Input records:
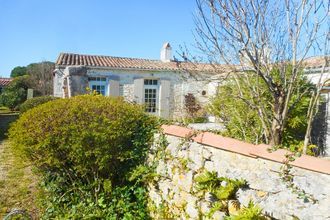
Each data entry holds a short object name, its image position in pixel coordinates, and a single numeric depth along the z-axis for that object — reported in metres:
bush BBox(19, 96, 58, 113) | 12.75
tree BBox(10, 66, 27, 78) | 31.55
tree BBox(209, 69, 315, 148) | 4.11
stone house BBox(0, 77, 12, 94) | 29.52
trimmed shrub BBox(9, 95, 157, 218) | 3.79
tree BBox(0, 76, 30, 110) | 21.66
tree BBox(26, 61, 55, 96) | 21.95
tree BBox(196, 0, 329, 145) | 3.08
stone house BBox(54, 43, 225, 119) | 14.88
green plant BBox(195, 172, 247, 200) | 2.46
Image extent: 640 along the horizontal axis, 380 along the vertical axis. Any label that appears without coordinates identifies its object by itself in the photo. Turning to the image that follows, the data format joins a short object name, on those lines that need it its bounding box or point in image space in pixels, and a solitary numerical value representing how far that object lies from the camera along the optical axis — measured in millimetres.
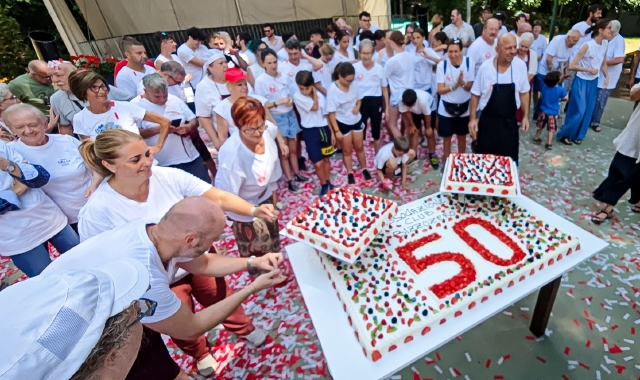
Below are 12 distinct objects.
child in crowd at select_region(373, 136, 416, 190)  4703
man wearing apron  3985
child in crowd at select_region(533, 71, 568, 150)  5453
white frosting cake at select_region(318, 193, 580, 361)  1996
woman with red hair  2764
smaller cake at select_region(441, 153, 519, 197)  2768
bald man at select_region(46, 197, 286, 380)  1689
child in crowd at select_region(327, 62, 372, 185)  4586
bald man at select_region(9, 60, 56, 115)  4945
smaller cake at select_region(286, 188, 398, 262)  2289
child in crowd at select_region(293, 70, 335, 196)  4652
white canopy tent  13070
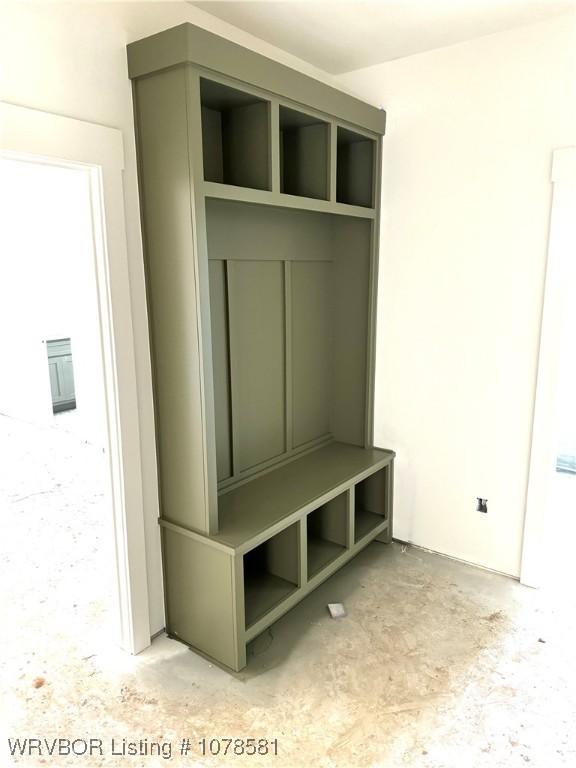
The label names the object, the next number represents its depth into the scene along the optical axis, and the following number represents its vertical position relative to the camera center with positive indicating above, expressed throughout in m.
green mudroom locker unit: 2.15 -0.25
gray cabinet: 6.03 -1.04
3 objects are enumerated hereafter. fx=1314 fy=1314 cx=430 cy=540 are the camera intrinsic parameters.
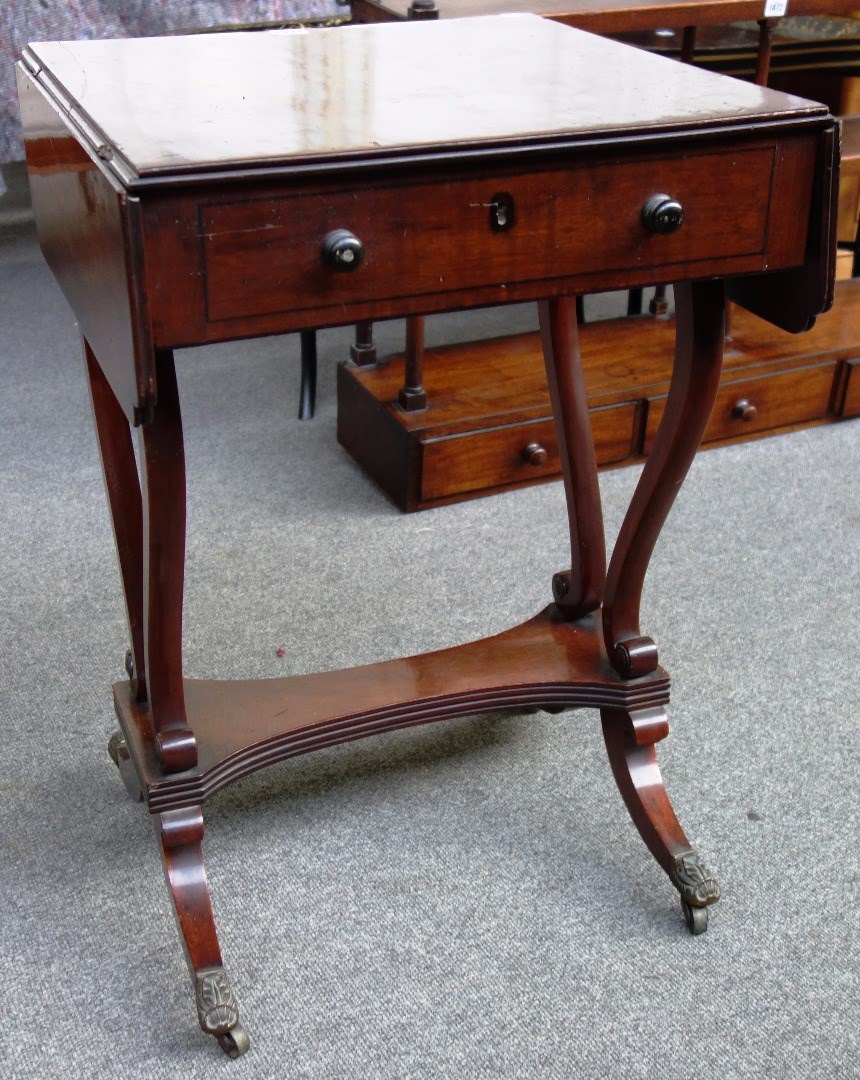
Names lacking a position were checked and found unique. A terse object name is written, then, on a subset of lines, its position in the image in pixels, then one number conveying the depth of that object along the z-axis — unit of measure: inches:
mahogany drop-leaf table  41.3
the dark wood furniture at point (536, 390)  89.9
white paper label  92.4
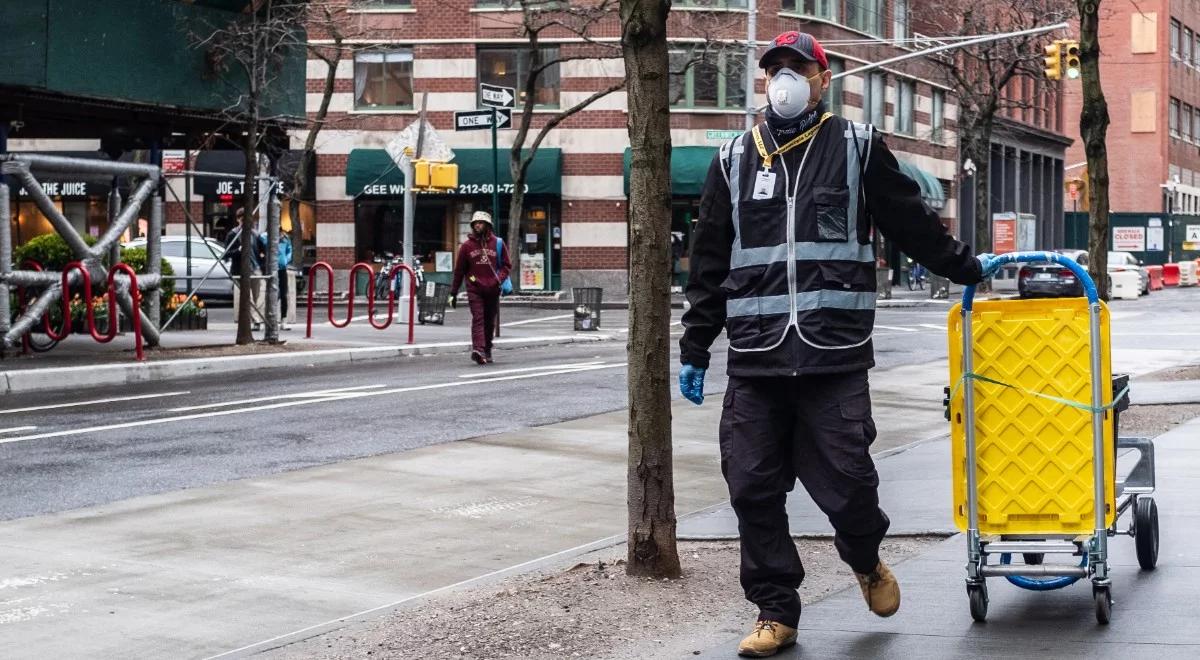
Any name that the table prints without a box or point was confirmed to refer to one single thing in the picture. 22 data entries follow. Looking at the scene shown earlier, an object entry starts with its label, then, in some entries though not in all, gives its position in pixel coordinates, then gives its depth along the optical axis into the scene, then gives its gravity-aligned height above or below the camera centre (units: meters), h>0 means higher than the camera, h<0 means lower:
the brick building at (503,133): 44.19 +3.90
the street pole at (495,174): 29.92 +2.26
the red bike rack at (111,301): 17.98 -0.40
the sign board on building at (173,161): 36.66 +2.48
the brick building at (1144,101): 81.56 +8.63
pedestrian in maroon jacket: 19.38 -0.17
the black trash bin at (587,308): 26.14 -0.70
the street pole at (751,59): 35.44 +4.80
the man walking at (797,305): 5.23 -0.13
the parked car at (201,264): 34.44 +0.04
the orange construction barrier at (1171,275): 57.62 -0.37
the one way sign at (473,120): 28.97 +2.68
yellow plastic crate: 5.57 -0.55
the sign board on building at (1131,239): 64.75 +1.07
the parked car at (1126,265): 45.78 +0.00
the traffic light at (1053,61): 30.62 +3.99
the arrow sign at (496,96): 28.66 +3.09
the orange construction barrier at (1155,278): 53.55 -0.45
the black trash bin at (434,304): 27.12 -0.66
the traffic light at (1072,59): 28.44 +3.75
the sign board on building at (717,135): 35.52 +3.05
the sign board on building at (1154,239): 64.94 +1.06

Task instructions: Restate the lines of the records exactly, starting at the first and stopping after the line with "tree BBox(0, 76, 30, 110) | 21.66". Leave out any picture.

Answer to this task:
Each data entry holds a short object name, its image position in pixel coordinates, and a single numeric depth along the z-axis for that object — reported in metres:
bush BBox(19, 96, 58, 113) | 12.75
tree BBox(10, 66, 27, 78) | 31.55
tree BBox(209, 69, 315, 148) | 4.11
stone house BBox(0, 77, 12, 94) | 29.52
trimmed shrub BBox(9, 95, 157, 218) | 3.79
tree BBox(0, 76, 30, 110) | 21.66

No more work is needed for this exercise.